“Don’t speak too soon,” he warned.
“That sounds ominous.”
“Cutler is in today.”
Cutler was one of the most powerful mages on Mayhem’s payroll. Though he was a few years older than Sera, he had the maturity level of the average high schooler. The youngest son of one of the city’s oldest and wealthiest magic dynasties, he didn’t actually need to work. He did it for kicks. Killing monsters amused him. He was cocky and careless, and if you ended up on a job with him as your partner, you knew you were in for a triple helping of hell. If you managed to survive his recklessness, you’d better hope he did too. Because if he didn’t, his family would come for you.
“Cutler hardly ever comes in on a Saturday, and he never wakes up this early, even on a weekday,” said Sera.
“Exactly. He must be up to no good.”
Fred was convinced that at least half of the magic-grade mercenaries at Mayhem were up to no good at any given time. Sera wasn’t sure he was wrong about that.
“I’ll keep an eye out for suspicious behavior.” She gave him a conspiring wink. “Ok, I need to go hit the gym.”
Then she headed for the shaded glass doors at the back of the room. They slid open before her, and she entered the real Mayhem. Unlike the ostentatious reception area, the main part of the house was pretty bare bones. The floor of the corridor was concrete painted over in a thick layer of red paint. The walls were plain white, and from the ceiling hung a row of lights that resembled upside-down flying saucers. Sera followed the hallway to the end, then turned right into the locker rooms.
Five minutes later, she was stretching out on her yoga mat in the empty gym hall. Ten minutes after that, she was beating the crap out of a punching bag. In her mind, it had the dragon’s smug face and blue-glass eyes. Bam. Bam. He was a threat to her family, and she had to take him down. Bam. Bam. Wiping the satisfaction off that face was just a bonus. She spun around and kicked the bag hard. It swung back—then just froze midair.

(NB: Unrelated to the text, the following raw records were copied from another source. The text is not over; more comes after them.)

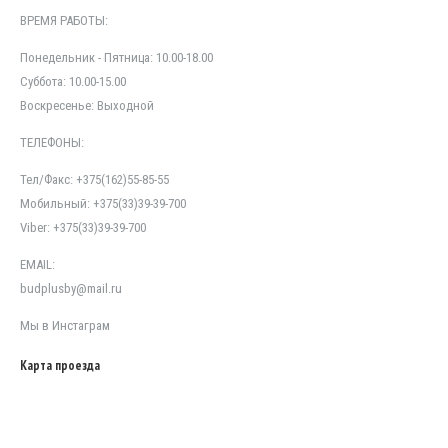
ВРЕМЯ РАБОТЫ:
Понедельник - Пятница: 10.00-18.00
Суббота: 10.00-15.00
Воскресенье: Выходной
ТЕЛЕФОНЫ:
Тел/Факс: +375(162)55-85-55
Мобильный: +375(33)39-39-700
Viber: +375(33)39-39-700
EMAIL:
budplusby@mail.ru
Мы в
Инстаграм
Карта проезда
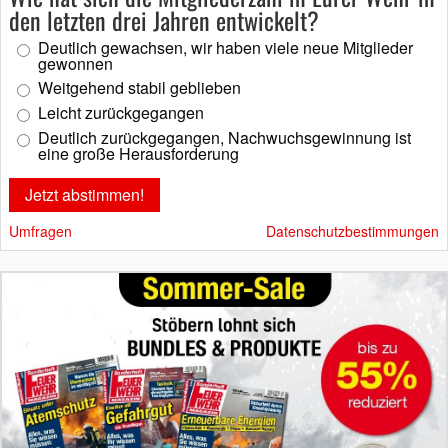
den letzten drei Jahren entwickelt?
Deutlich gewachsen, wir haben viele neue Mitglieder
gewonnen
Weitgehend stabil geblieben
Leicht zurückgegangen
Deutlich zurückgegangen, Nachwuchsgewinnung ist
eine große Herausforderung
Umfragen
Datenschutzbestimmungen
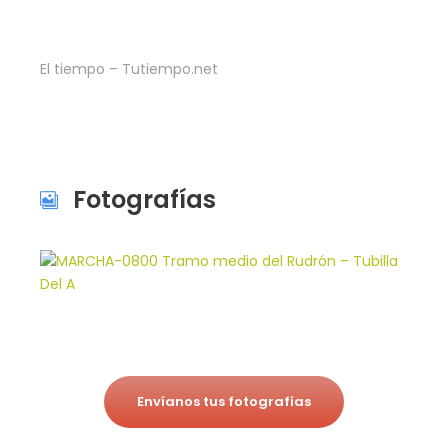
El tiempo – Tutiempo.net
Fotografías
Envíanos tus fotografías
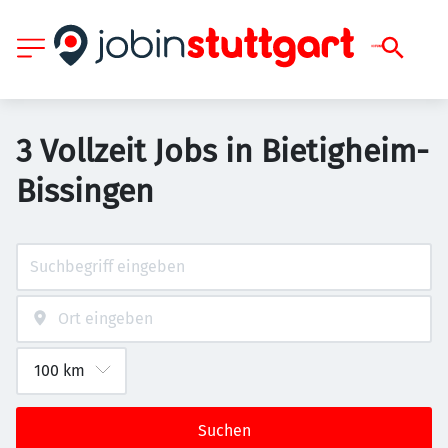
3 Vollzeit Jobs in Bietigheim-
Bissingen
Suchen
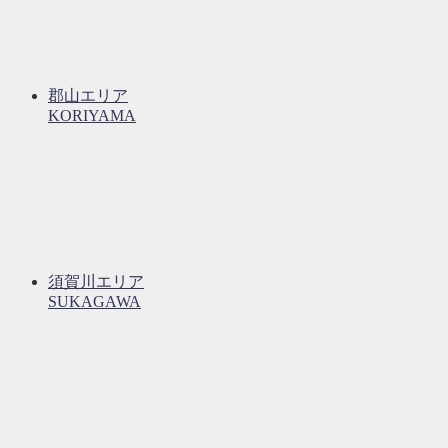
郡山エリア
KORIYAMA
須賀川エリア
SUKAGAWA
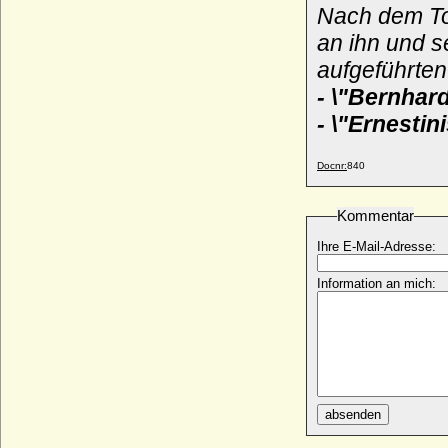
Nach dem To
Bernhard VIII. von der Schulenburg
(Bernhard der Lange von der
an ihn und 
Schulenburg)
* um 1427 (auch vor 1410 gen.); + 1469 (um 1470)
aufgeführten
Bernhard VIII. zur Lippe
- \"Bernhar
* 06.12.1527; + 15.04.1563
- \"Ernesti
Bernhard von Baden
* 27.05.1970;
Docnr:
840
Bernhard von Bismarck
* 24.07.1810; + 07.05.1893
Kommentar
Bernhard von der Marwitz
* 12.02.1824; + 31.03.1880
Ihre E-Mail-Adresse:
Bernhard von Italien
* um 797; + 17.04.818
Information an mich:
Bernhard von Jagow (Bernhard Erasmus
von Jagow)
* 02.04.1840; + 22.12.1916
Bernhard von Sachsen-Jena (Bernhard II.
von Sachsen-Jena)
* 14.10.1638; + 03.06.1678
absenden
Bernhard von Sachsen-Meiningen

“You are a violent woman, Sera.”
She stepped sideways to get a look at the man behind the bag. Not that there was any point. She knew who she’d find there.
Cutler stood beside the suspended punching bag, his arms crossed against his chest. His golden hair was stylishly disheveled, his turquoise eyes twinkling with mischief. He wasn’t even looking at the punching bag, as though holding it in place with his mind were no more taxing than breathing. It probably wasn’t. Cutler was a first tier mage, and his specialty was telekinesis. He could make forks and spoons waltz together across the dining hall’s table—by the dozens—and still hold a normal conversation. He was not lacking in the magic department, something he relished in demonstrating at every available opportunity.
“I was training, Cutler.”
“You’re always training. Don’t you ever do anything else?”
“You have your magic to protect you. My life depends on staying in shape.”
“Killing monsters when you don’t have any magic is crazy. You know that, right?”
Great, the crazy telekinetic—the guy who started levitating everything in sight whenever he got bored—was calling her crazy.
“Thanks for the assessment,” she said.
“I like crazy.” He stepped forward. “Crazy is fun. Crazy is exciting.”
Sera had the sinking suspicion that he was hitting on her. That was disturbing.
“Why are you here, Cutler?”
He stopped, confusion washing his mischievous grin away. “What?”
“It’s Saturday. It’s not even ten in the morning. And you’re here. At work. Why?”
“I came to see you.” The grin returned with a vengeance. “There’s a party tonight at Liquid. I want you to come with me.”
Liquid was the club where the spoiled sons and daughters of San Francisco’s elite magic dynasties hung out. It was stuffed full of people just like Cutler. Sera would be about as welcome there as a vampire was at a fairy slumber party.
“Liquid is not really my scene,” she said.
“Don’t be a tease.” As he started walking toward her again, jump ropes, barbells, and weights rose into the air behind him.
“I don’t tease. I tell it how it is. And Liquid would spit me out into the street if I ever presumed to enter.”
“Not if you’re with me.”
He gave her a long, assessing look. She was wearing a cranberry-red sport tank and black capris. Her clothes were skin-tight, something he hadn’t failed to notice. A flirtatious grin twitched across his lips.
“You have an amazing body, Sera.”
“It’s the constant training you were complaining so much about.” It had shaped her body into a lean and muscular killing machine.
“Then I take it back.” He stroked his hand down her ponytail. “Training is good. In fact, we should train together. Vigorously.”
He said ‘train’, but he meant…
“Just imagine the possibilities. With my magic and your body, our passion could ignite volcanos.”
Um. Yeah, just um. There were no words—at least none that she could think of. Did those ridiculous lines actually work on other women? Did they lose their minds and throw themselves at him?
“What do you say, Sera?”
That you’re really super creepy.
“Care to live a little?”
Sera was thinking up a cordial way to tell him to hit the road, when Naomi stepped into the gym and saved the day.